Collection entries
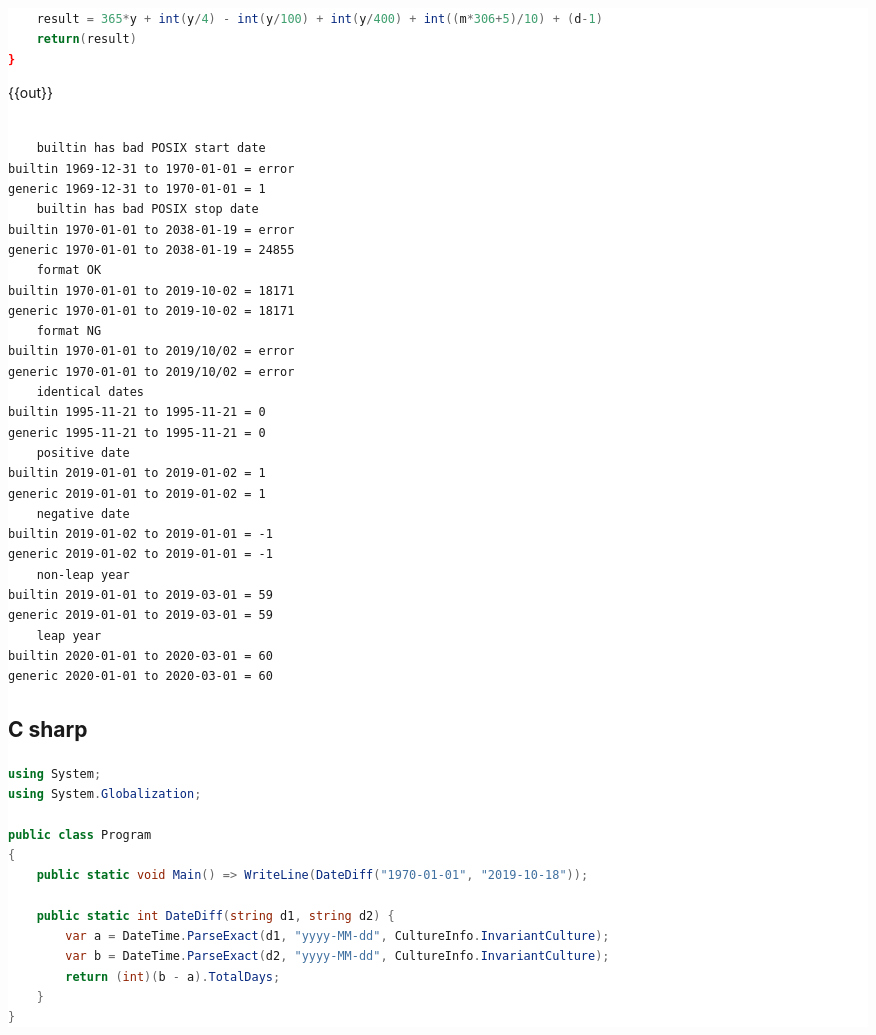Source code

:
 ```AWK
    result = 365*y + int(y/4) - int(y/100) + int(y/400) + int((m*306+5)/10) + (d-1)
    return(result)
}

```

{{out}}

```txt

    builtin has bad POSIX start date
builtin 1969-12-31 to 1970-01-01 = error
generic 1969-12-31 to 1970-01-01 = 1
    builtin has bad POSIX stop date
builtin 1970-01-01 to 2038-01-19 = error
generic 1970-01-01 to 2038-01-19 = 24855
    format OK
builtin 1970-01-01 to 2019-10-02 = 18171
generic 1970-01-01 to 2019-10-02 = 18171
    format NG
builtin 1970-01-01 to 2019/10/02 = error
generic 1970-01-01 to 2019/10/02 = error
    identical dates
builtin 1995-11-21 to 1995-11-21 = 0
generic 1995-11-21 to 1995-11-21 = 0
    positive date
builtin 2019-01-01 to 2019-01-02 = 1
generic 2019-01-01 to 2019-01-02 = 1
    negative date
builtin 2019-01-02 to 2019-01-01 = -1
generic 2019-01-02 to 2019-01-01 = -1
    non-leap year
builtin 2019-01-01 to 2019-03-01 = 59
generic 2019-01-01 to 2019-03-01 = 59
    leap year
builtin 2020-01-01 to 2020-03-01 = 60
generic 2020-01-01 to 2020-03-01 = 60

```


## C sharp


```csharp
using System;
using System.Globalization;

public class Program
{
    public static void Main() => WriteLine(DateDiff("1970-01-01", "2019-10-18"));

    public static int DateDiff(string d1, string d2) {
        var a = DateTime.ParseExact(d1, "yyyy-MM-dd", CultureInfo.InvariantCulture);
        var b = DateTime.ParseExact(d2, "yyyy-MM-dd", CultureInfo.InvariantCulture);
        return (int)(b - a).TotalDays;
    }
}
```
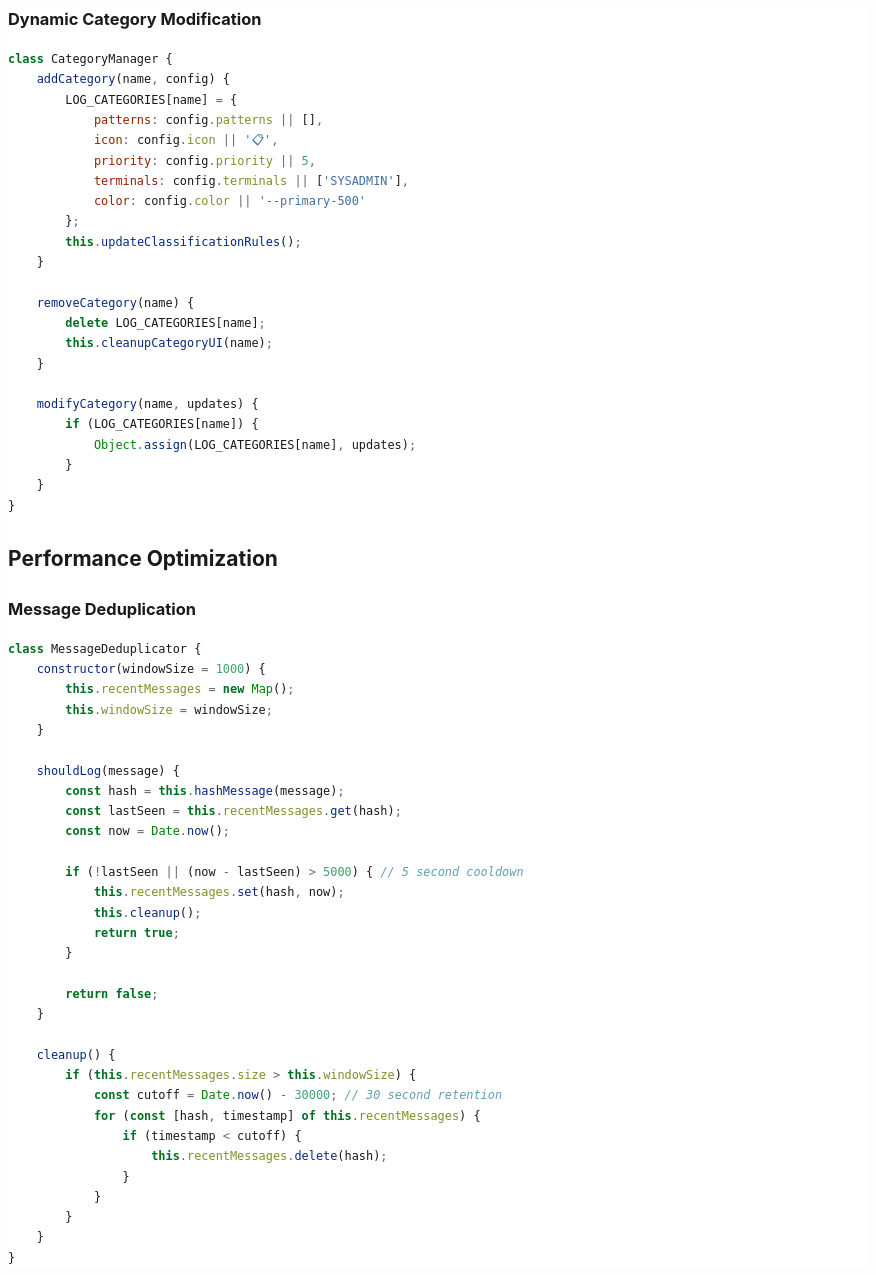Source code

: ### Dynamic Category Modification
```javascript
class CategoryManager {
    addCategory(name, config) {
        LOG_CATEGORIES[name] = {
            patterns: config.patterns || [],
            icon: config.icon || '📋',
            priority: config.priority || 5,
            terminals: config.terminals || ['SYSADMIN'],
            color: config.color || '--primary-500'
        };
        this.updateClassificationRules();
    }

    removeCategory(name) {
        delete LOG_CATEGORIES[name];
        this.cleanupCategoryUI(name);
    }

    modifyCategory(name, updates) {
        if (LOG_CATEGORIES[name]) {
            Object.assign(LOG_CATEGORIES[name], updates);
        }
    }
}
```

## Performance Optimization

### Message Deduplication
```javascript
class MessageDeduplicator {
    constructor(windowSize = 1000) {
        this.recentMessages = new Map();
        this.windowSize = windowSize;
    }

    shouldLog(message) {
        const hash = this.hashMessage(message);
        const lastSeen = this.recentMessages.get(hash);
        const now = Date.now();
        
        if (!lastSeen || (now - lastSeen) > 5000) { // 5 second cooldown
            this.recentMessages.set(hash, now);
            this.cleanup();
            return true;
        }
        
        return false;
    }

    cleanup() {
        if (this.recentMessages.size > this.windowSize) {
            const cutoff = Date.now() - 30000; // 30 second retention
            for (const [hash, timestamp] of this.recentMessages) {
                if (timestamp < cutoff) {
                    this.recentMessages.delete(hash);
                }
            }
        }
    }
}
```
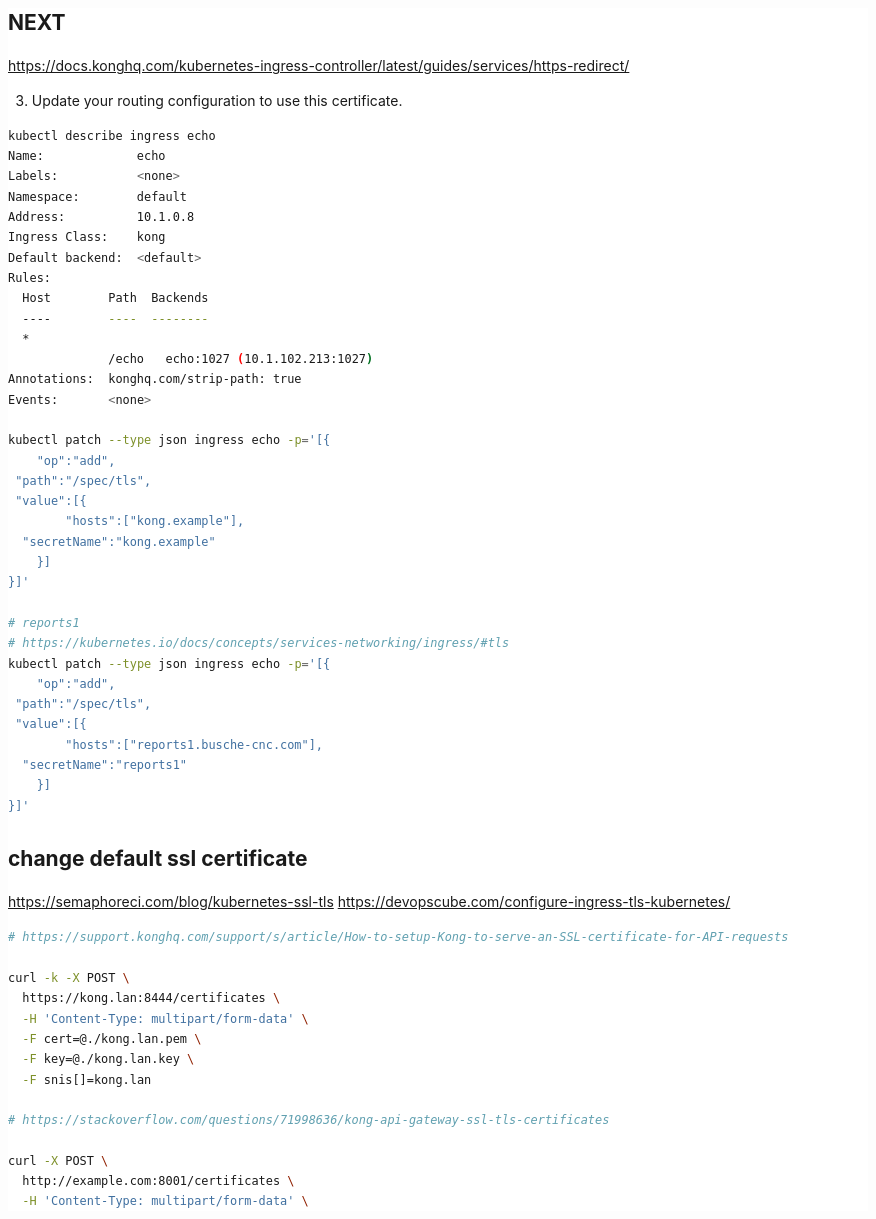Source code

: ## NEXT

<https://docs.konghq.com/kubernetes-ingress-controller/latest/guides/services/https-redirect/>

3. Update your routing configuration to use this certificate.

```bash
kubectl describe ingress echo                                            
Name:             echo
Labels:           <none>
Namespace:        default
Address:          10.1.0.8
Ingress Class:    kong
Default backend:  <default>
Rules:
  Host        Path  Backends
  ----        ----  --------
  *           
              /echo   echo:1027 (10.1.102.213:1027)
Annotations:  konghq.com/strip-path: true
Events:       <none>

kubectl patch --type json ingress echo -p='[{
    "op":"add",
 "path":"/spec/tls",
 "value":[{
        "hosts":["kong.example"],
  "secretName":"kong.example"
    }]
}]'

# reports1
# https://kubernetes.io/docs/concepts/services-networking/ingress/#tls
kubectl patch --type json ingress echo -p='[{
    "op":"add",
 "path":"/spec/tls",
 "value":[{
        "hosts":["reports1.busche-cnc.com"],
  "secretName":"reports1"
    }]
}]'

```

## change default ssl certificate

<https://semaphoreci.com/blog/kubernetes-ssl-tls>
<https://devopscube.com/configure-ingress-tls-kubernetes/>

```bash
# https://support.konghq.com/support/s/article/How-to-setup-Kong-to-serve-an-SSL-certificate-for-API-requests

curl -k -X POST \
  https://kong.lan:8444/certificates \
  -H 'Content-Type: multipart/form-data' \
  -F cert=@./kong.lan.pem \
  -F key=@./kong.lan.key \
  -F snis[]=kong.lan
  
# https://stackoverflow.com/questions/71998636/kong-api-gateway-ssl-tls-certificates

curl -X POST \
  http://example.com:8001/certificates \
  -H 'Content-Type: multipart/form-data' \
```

__What this task involves__:
Gather up every line in the data above that contains the word "InvariantCulture", copying each one.

__Response for this exercise__:
        var a = DateTime.ParseExact(d1, "yyyy-MM-dd", CultureInfo.InvariantCulture);
        var b = DateTime.ParseExact(d2, "yyyy-MM-dd", CultureInfo.InvariantCulture);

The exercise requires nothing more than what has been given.